Possible mechanisms for temporary access
Opened this issue · 5 comments
There exists the need in the community to easily share private ARCs without the need to sign up. The prime use case here is that potential reviewers of a paper need to have access to an associated ARC, but do not have (or not want) an nfdi4plants account.
My first idea would be a mechanism that creates a temporary user that has read-only access to the selected ARC.
Gitlab seems to provide a Guest
role, so maybe that is the way to go? https://docs.gitlab.com/ee/administration/guest_users.html
Thoughts @muehlhaus @j-bauer ?
It seems, that the Guest users are only available in the GitLab ultimate (paid) tier. But there is something similar called External users. But I don't know if the user creation can somehow be automated with Keycloak. @j-bauer can you maybe have a look?
It seems, that the Guest users are only available in the GitLab ultimate (paid) tier. But there is something similar called External users. But I don't know if the user creation can somehow be automated with Keycloak. @j-bauer can you maybe have a look?
Dedicated accounts in Keycloak would work, but the persons still would need know/manage a password for that.
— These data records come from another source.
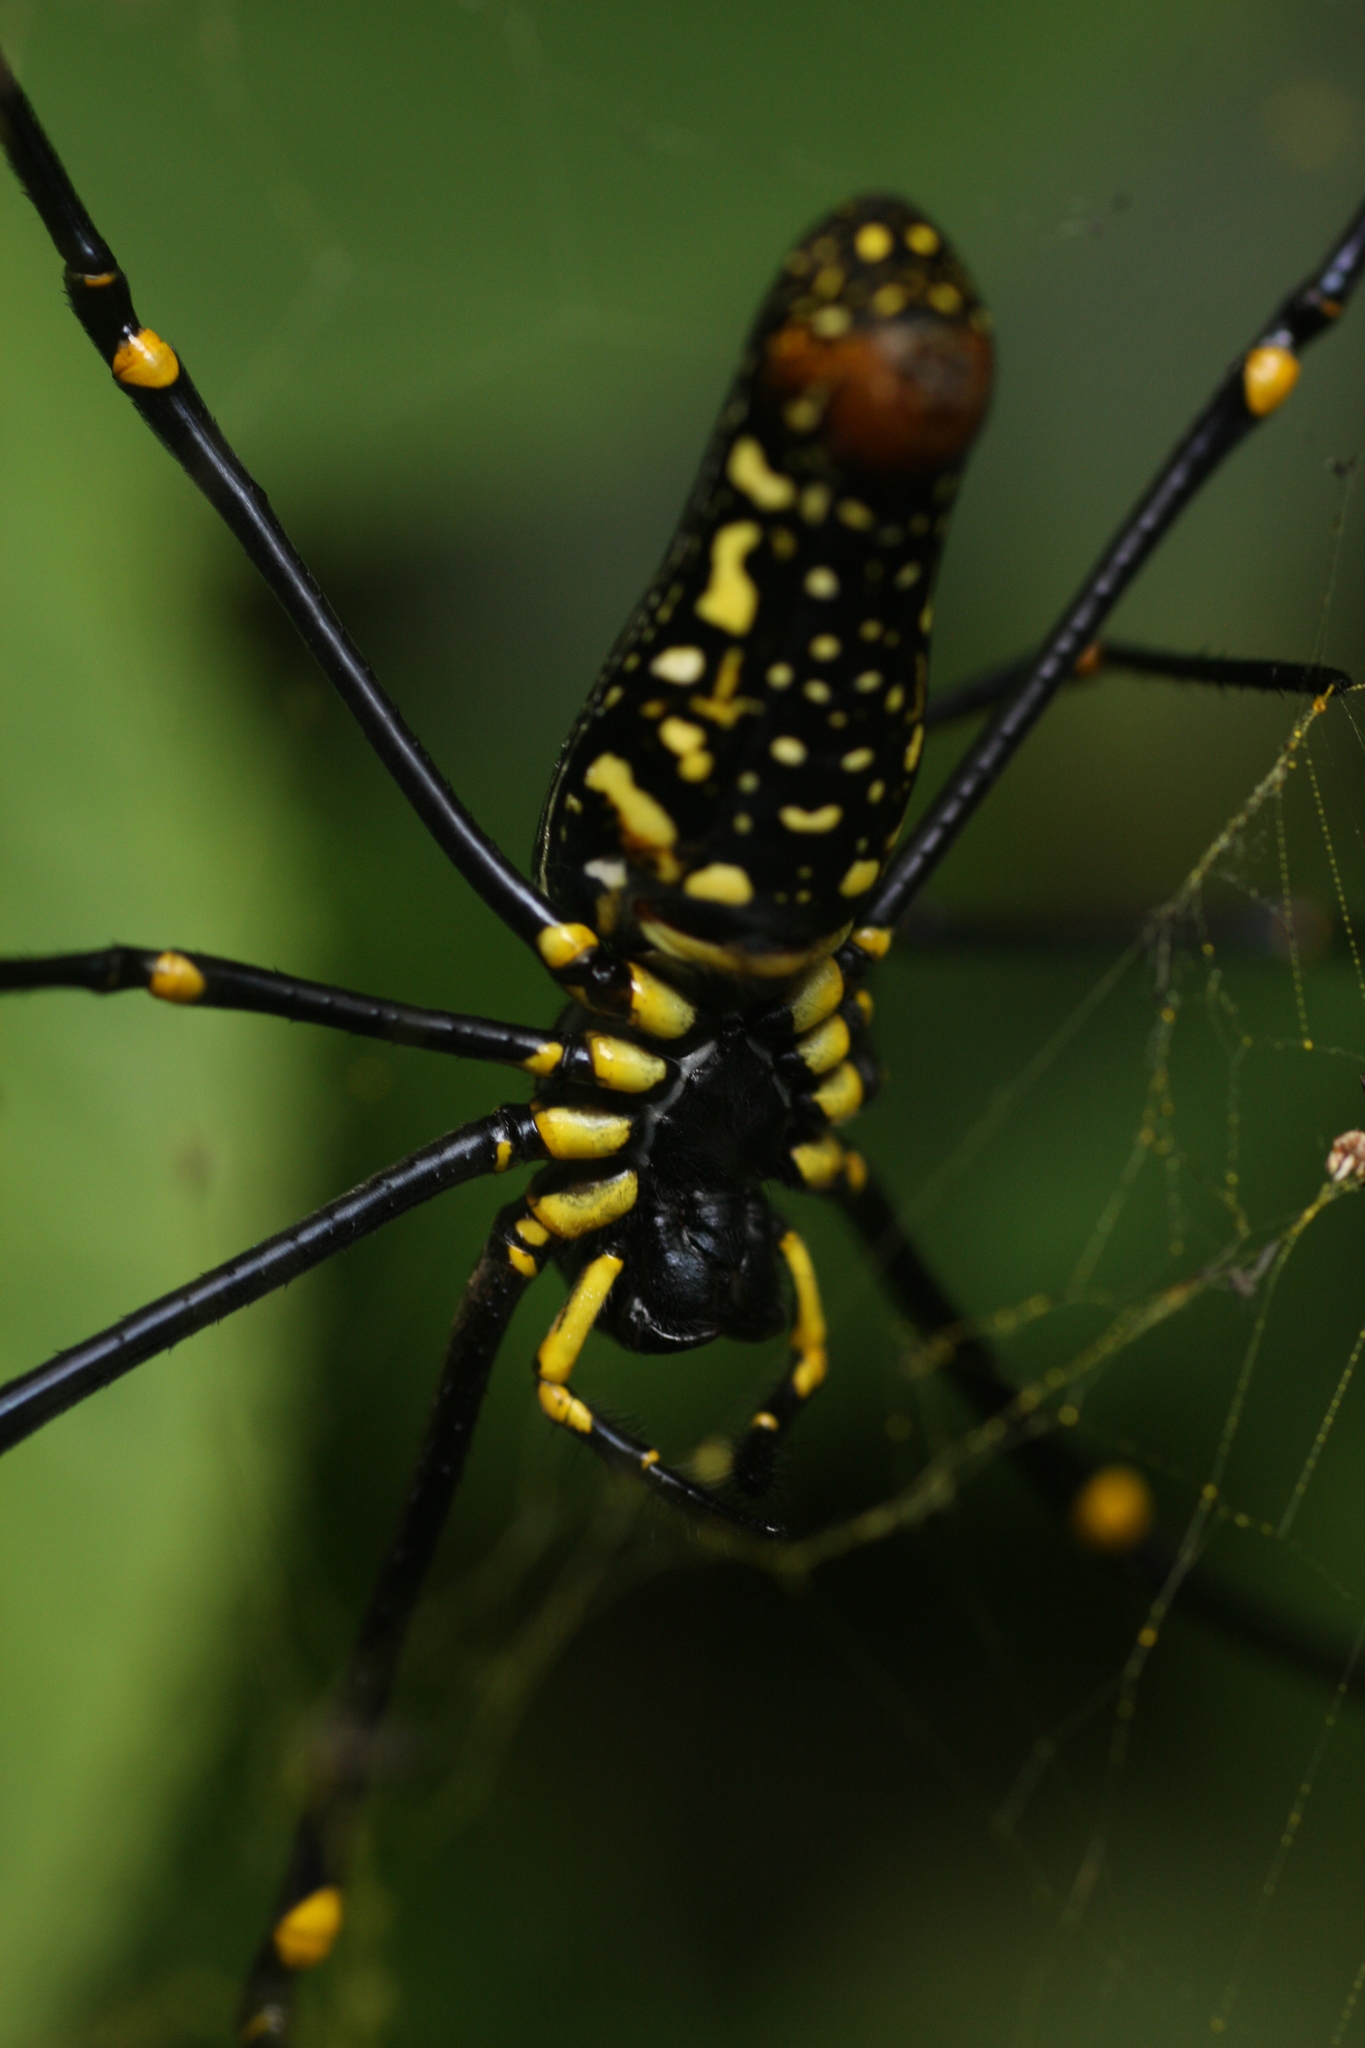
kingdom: Animalia
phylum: Arthropoda
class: Arachnida
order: Araneae
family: Araneidae
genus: Nephila
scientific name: Nephila pilipes
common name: Giant golden orb weaver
It was @TetraW 's idea but just as an fyi:
@TetraW had the idea to use ORCID logins for that purpose. Not ORCID account linking like it is currently implemented in they DataPLANT keycloak instance but to allow login with ORCID in the datahub directly. These could then be marked as external users which can only access repos they are explicitely granted access to. One side effect would be that we could no longer automatically forward the user to the keycloak login page when clicking on "sign-in" but there would be a choice on the gitlab page to choose between "login with dataplant account" and "login with orcid". People with an orcid link to their DataPLANT account might be confused by this, since the DataPLANT-Account-ORCID link is exclusively on the Keycloak side. Ideally, the account linking within the DataHUB would also work if the person logs in with the same ORCID account that was linked within the dataplant Keycloak.
We will test this and report back.
Unfortunately, paper peer-review is typically anonymous. So I doubt they'd like to login with personal credentials.